Exercise details: Which lines of the records contain the word "object"? Copy each one.

Given entries:
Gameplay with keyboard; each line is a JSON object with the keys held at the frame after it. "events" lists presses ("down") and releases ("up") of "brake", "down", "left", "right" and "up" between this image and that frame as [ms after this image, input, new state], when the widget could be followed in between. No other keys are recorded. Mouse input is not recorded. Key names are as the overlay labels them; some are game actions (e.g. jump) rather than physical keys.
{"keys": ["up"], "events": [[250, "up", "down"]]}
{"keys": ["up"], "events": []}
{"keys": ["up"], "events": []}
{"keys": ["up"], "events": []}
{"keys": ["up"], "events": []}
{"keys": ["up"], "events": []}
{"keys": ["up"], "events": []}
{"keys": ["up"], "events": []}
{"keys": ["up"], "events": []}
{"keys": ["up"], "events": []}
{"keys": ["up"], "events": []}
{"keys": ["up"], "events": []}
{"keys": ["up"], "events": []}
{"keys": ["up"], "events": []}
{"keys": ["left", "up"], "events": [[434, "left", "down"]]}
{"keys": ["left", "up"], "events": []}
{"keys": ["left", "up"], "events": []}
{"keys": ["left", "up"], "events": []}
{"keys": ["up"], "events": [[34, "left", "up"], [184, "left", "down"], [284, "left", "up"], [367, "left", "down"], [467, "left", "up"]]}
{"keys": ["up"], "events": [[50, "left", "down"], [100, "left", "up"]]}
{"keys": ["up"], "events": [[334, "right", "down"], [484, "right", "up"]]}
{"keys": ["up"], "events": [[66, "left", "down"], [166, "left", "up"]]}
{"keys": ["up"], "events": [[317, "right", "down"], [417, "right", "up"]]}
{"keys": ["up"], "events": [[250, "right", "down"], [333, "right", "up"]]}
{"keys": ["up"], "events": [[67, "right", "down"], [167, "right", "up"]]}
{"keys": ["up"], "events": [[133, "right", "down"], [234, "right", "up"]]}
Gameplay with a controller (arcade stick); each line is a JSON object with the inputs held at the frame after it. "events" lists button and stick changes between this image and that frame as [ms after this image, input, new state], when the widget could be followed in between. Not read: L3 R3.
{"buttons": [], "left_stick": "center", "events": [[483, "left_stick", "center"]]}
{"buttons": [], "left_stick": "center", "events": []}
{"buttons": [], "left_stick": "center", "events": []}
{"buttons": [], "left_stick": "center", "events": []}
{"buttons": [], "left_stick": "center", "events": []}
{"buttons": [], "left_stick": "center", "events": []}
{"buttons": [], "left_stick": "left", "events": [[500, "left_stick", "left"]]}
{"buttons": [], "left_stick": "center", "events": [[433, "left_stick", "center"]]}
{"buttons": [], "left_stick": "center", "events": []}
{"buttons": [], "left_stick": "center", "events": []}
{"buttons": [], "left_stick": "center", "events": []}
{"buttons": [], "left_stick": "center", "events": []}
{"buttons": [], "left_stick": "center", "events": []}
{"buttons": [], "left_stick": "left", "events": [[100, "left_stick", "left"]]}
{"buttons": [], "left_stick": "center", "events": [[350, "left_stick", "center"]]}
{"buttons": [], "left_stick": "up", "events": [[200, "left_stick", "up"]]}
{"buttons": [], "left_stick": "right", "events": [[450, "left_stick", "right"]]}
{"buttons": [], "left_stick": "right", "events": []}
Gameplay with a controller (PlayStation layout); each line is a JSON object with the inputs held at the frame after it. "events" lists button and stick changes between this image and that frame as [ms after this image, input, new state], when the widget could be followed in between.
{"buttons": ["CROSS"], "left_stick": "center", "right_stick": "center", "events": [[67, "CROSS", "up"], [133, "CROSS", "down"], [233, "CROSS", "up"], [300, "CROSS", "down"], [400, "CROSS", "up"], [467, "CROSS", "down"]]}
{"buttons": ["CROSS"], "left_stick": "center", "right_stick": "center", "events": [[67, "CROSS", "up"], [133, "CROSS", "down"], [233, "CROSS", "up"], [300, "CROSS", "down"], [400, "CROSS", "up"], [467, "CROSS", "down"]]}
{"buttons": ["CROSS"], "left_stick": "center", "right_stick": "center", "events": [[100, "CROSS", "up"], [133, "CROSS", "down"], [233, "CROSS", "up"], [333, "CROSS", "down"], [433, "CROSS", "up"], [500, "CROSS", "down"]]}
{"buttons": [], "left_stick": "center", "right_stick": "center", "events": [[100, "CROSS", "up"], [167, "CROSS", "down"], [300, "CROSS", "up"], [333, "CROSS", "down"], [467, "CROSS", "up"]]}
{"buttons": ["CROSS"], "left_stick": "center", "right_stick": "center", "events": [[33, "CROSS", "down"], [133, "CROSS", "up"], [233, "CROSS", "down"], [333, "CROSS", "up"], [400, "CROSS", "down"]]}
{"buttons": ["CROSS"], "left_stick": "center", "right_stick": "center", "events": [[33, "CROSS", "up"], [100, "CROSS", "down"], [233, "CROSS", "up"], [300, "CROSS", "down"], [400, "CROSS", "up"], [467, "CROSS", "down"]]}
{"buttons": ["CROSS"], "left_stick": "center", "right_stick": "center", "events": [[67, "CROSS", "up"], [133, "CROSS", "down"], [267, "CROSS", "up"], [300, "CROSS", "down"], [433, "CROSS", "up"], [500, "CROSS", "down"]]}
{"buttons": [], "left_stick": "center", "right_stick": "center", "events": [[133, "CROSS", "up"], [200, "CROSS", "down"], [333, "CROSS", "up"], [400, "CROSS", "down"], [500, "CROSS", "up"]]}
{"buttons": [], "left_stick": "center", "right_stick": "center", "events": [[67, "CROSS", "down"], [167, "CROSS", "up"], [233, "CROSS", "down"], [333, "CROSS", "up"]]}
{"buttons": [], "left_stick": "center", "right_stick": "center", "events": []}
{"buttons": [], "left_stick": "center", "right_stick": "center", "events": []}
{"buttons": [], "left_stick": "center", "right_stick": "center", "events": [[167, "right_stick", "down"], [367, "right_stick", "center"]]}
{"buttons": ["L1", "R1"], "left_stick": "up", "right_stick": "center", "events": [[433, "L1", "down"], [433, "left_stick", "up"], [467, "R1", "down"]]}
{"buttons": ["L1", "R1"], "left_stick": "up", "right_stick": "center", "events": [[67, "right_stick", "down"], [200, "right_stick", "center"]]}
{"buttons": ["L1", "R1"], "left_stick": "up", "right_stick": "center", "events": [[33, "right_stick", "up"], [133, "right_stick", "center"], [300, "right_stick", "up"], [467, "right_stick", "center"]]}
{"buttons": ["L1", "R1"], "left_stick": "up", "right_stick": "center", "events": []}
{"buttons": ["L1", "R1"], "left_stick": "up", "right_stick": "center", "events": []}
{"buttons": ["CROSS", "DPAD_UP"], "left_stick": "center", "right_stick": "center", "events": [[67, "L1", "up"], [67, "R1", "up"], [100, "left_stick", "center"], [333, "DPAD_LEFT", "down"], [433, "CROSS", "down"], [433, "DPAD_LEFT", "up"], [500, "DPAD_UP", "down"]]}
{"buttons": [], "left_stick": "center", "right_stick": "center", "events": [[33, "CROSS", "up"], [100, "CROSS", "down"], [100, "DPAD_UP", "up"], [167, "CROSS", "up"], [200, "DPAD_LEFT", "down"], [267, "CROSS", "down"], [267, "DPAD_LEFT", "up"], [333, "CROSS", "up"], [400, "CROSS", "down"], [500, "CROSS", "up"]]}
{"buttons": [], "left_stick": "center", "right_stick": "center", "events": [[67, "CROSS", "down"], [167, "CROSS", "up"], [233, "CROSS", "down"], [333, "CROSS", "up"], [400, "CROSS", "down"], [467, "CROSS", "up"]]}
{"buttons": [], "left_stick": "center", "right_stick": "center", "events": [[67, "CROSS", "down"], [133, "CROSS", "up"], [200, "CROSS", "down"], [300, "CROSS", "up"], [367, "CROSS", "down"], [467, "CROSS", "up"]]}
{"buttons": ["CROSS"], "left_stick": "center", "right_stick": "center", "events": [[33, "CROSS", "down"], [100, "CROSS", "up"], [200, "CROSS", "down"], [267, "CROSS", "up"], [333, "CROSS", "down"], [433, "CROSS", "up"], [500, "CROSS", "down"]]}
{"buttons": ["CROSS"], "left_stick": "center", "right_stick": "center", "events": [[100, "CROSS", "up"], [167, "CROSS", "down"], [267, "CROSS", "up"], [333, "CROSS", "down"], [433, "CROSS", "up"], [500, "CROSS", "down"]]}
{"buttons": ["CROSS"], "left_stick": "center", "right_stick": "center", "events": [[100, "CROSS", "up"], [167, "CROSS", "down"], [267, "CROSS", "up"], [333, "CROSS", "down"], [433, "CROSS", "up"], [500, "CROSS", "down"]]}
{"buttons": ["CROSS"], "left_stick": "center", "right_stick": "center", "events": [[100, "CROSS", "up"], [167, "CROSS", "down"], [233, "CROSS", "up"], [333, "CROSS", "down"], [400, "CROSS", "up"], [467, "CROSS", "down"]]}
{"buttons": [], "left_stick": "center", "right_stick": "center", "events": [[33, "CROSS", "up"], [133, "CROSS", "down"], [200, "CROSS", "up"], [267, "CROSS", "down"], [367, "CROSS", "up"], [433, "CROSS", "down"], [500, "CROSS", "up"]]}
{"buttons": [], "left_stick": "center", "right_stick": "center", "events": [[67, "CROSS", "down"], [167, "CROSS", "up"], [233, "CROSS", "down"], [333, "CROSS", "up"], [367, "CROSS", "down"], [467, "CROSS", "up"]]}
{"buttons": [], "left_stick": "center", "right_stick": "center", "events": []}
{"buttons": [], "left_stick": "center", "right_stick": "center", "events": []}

Result of this task:
Gameplay with keyboard; each line is a JSON object with the keys held at the frame after it. "events" lists presses ("down") and releases ("up") of "brake", "down", "left", "right" and "up" between this image and that frame as [ms after this image, input, new state], when the widget could be followed in between. No other keys are recorded. Mouse input is not recorded. Key names are as the overlay labels them; some are game actions (e.g. jump) rather than physical keys.
Gameplay with a controller (arcade stick); each line is a JSON object with the inputs held at the frame after it. "events" lists button and stick changes between this image and that frame as [ms after this image, input, new state], when the widget could be followed in between. Not read: L3 R3.
Gameplay with a controller (PlayStation layout); each line is a JSON object with the inputs held at the frame after it. "events" lists button and stick changes between this image and that frame as [ms after this image, input, new state], when the widget could be followed in between.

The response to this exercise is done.